Task prompt> Exactly as written, retype the listing below, omitting the pictures.

Material provided>

----------------

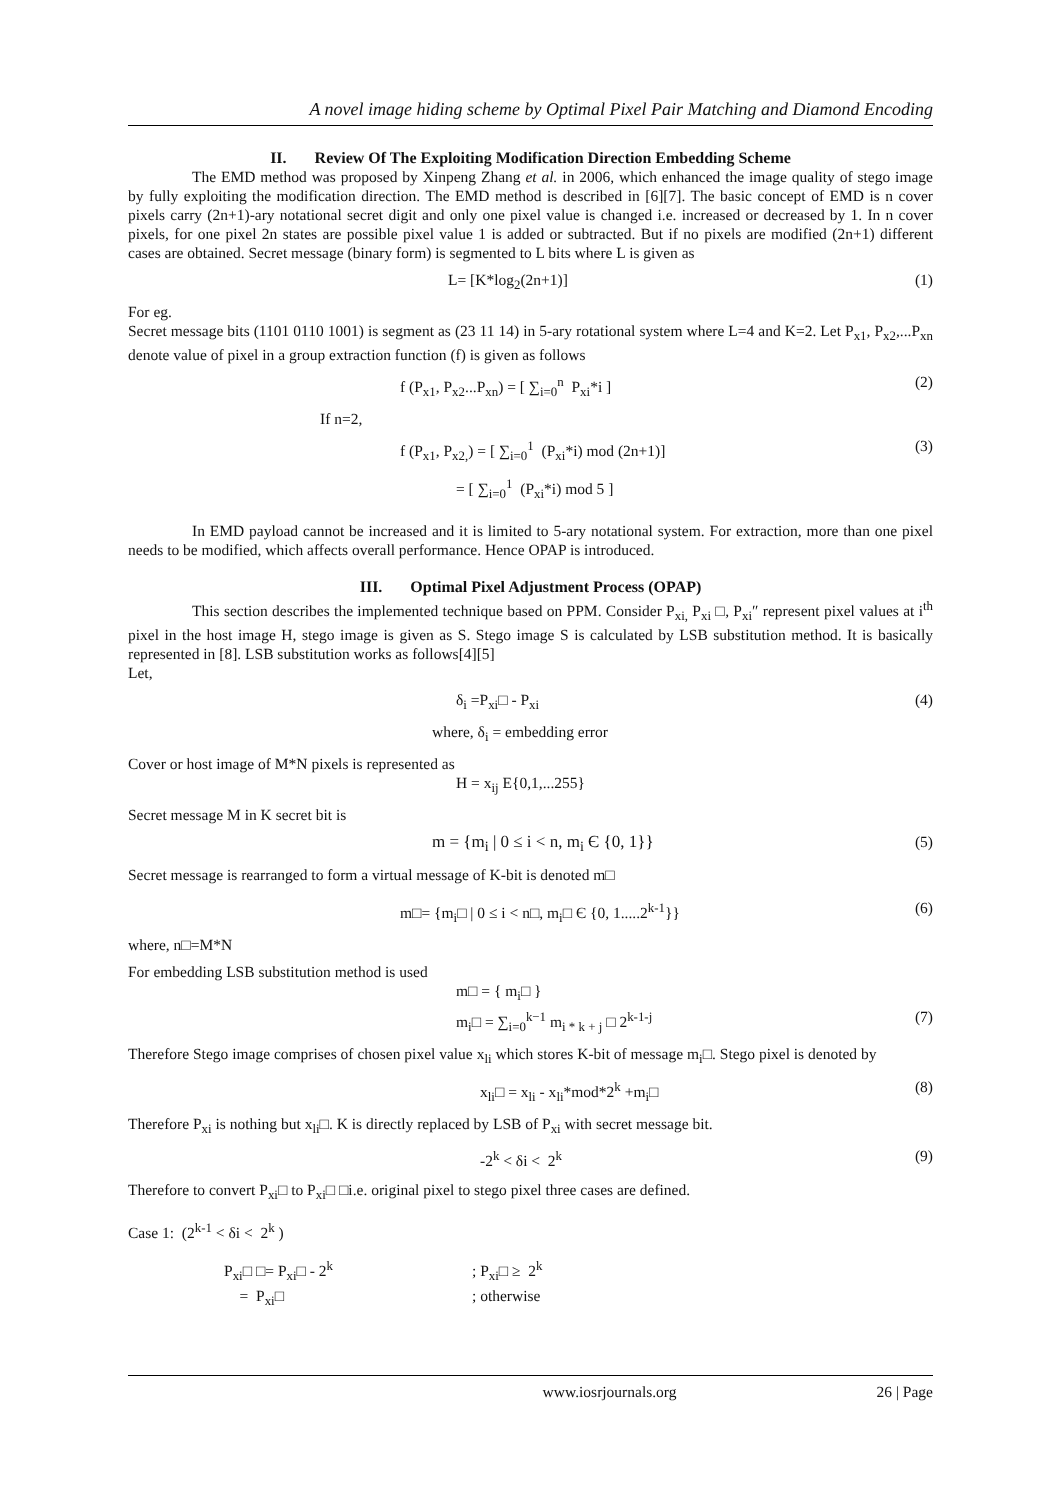A novel image hiding scheme by Optimal Pixel Pair Matching and Diamond Encoding
II. Review Of The Exploiting Modification Direction Embedding Scheme
The EMD method was proposed by Xinpeng Zhang et al. in 2006, which enhanced the image quality of stego image by fully exploiting the modification direction. The EMD method is described in [6][7]. The basic concept of EMD is n cover pixels carry (2n+1)-ary notational secret digit and only one pixel value is changed i.e. increased or decreased by 1. In n cover pixels, for one pixel 2n states are possible pixel value 1 is added or subtracted. But if no pixels are modified (2n+1) different cases are obtained. Secret message (binary form) is segmented to L bits where L is given as
L= [K*log<sub>2</sub>(2n+1)] (1)
For eg.
Secret message bits (1101 0110 1001) is segment as (23 11 14) in 5-ary rotational system where L=4 and K=2. Let P<sub>x1</sub>, P<sub>x2</sub>,...P<sub>xn</sub> denote value of pixel in a group extraction function (f) is given as follows
f (P<sub>x1</sub>, P<sub>x2</sub>...P<sub>xn</sub>) = [ ∑<sub>i=0</sub><sup>n</sup> P<sub>xi</sub>*i ] (2)
If n=2,
f (P<sub>x1</sub>, P<sub>x2,</sub>) = [ ∑<sub>i=0</sub><sup>1</sup> (P<sub>xi</sub>*i) mod (2n+1)] (3)
= [ ∑<sub>i=0</sub><sup>1</sup> (P<sub>xi</sub>*i) mod 5 ]
In EMD payload cannot be increased and it is limited to 5-ary notational system. For extraction, more than one pixel needs to be modified, which affects overall performance. Hence OPAP is introduced.
III. Optimal Pixel Adjustment Process (OPAP)
This section describes the implemented technique based on PPM. Consider P<sub>xi,</sub> P<sub>xi</sub> □, P<sub>xi</sub>″ represent pixel values at i<sup>th</sup> pixel in the host image H, stego image is given as S. Stego image S is calculated by LSB substitution method. It is basically represented in [8]. LSB substitution works as follows[4][5]
Let,
δ<sub>i</sub> =P<sub>xi</sub>□ - P<sub>xi</sub> (4)
where, δ<sub>i</sub> = embedding error
Cover or host image of M*N pixels is represented as
H = x<sub>ij</sub> E{0,1,...255}
Secret message M in K secret bit is
m = {m<sub>i</sub> | 0 ≤ i < n, m<sub>i</sub> Є {0, 1}} (5)
Secret message is rearranged to form a virtual message of K-bit is denoted m□
m□= {m<sub>i</sub>□ | 0 ≤ i < n□, m<sub>i</sub>□ Є {0, 1.....2<sup>k-1</sup>}} (6)
where, n□=M*N
For embedding LSB substitution method is used
m□ = { m<sub>i</sub>□ }
m<sub>i</sub>□ = ∑<sub>i=0</sub><sup>k−1</sup> m<sub>i * k + j</sub> □ 2<sup>k-1-j</sup> (7)
Therefore Stego image comprises of chosen pixel value x<sub>li</sub> which stores K-bit of message m<sub>i</sub>□. Stego pixel is denoted by
x<sub>li</sub>□ = x<sub>li</sub> - x<sub>li</sub>*mod*2<sup>k</sup> +m<sub>i</sub>□ (8)
Therefore P<sub>xi</sub> is nothing but x<sub>li</sub>□. K is directly replaced by LSB of P<sub>xi</sub> with secret message bit.
-2<sup>k</sup> < δi < 2<sup>k</sup> (9)
Therefore to convert P<sub>xi</sub>□ to P<sub>xi</sub>□ □i.e. original pixel to stego pixel three cases are defined.
Case 1: (2<sup>k-1</sup> < δi < 2<sup>k</sup> )
P<sub>xi</sub>□ □= P<sub>xi</sub>□ - 2<sup>k</sup>; P<sub>xi</sub>□ ≥ 2<sup>k</sup>
= P<sub>xi</sub>□; otherwise
www.iosrjournals.org 26 | Page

----------------

Problem solution>
A novel image hiding scheme by Optimal Pixel Pair Matching and Diamond Encoding
II. Review Of The Exploiting Modification Direction Embedding Scheme
The EMD method was proposed by Xinpeng Zhang et al. in 2006, which enhanced the image quality of stego image by fully exploiting the modification direction. The EMD method is described in [6][7]. The basic concept of EMD is n cover pixels carry (2n+1)-ary notational secret digit and only one pixel value is changed i.e. increased or decreased by 1. In n cover pixels, for one pixel 2n states are possible pixel value 1 is added or subtracted. But if no pixels are modified (2n+1) different cases are obtained. Secret message (binary form) is segmented to L bits where L is given as
L= [K*log<sub>2</sub>(2n+1)] (1)
For eg.
Secret message bits (1101 0110 1001) is segment as (23 11 14) in 5-ary rotational system where L=4 and K=2. Let P<sub>x1</sub>, P<sub>x2</sub>,...P<sub>xn</sub> denote value of pixel in a group extraction function (f) is given as follows
f (P<sub>x1</sub>, P<sub>x2</sub>...P<sub>xn</sub>) = [ ∑<sub>i=0</sub><sup>n</sup> P<sub>xi</sub>*i ] (2)
If n=2,
f (P<sub>x1</sub>, P<sub>x2,</sub>) = [ ∑<sub>i=0</sub><sup>1</sup> (P<sub>xi</sub>*i) mod (2n+1)] (3)
= [ ∑<sub>i=0</sub><sup>1</sup> (P<sub>xi</sub>*i) mod 5 ]
In EMD payload cannot be increased and it is limited to 5-ary notational system. For extraction, more than one pixel needs to be modified, which affects overall performance. Hence OPAP is introduced.
III. Optimal Pixel Adjustment Process (OPAP)
This section describes the implemented technique based on PPM. Consider P<sub>xi,</sub> P<sub>xi</sub> □, P<sub>xi</sub>″ represent pixel values at i<sup>th</sup> pixel in the host image H, stego image is given as S. Stego image S is calculated by LSB substitution method. It is basically represented in [8]. LSB substitution works as follows[4][5]
Let,
δ<sub>i</sub> =P<sub>xi</sub>□ - P<sub>xi</sub> (4)
where, δ<sub>i</sub> = embedding error
Cover or host image of M*N pixels is represented as
H = x<sub>ij</sub> E{0,1,...255}
Secret message M in K secret bit is
m = {m<sub>i</sub> | 0 ≤ i < n, m<sub>i</sub> Є {0, 1}} (5)
Secret message is rearranged to form a virtual message of K-bit is denoted m□
m□= {m<sub>i</sub>□ | 0 ≤ i < n□, m<sub>i</sub>□ Є {0, 1.....2<sup>k-1</sup>}} (6)
where, n□=M*N
For embedding LSB substitution method is used
m□ = { m<sub>i</sub>□ }
m<sub>i</sub>□ = ∑<sub>i=0</sub><sup>k−1</sup> m<sub>i * k + j</sub> □ 2<sup>k-1-j</sup> (7)
Therefore Stego image comprises of chosen pixel value x<sub>li</sub> which stores K-bit of message m<sub>i</sub>□. Stego pixel is denoted by
x<sub>li</sub>□ = x<sub>li</sub> - x<sub>li</sub>*mod*2<sup>k</sup> +m<sub>i</sub>□ (8)
Therefore P<sub>xi</sub> is nothing but x<sub>li</sub>□. K is directly replaced by LSB of P<sub>xi</sub> with secret message bit.
-2<sup>k</sup> < δi < 2<sup>k</sup> (9)
Therefore to convert P<sub>xi</sub>□ to P<sub>xi</sub>□ □i.e. original pixel to stego pixel three cases are defined.
Case 1: (2<sup>k-1</sup> < δi < 2<sup>k</sup> )
P<sub>xi</sub>□ □= P<sub>xi</sub>□ - 2<sup>k</sup>; P<sub>xi</sub>□ ≥ 2<sup>k</sup>
= P<sub>xi</sub>□; otherwise
www.iosrjournals.org 26 | Page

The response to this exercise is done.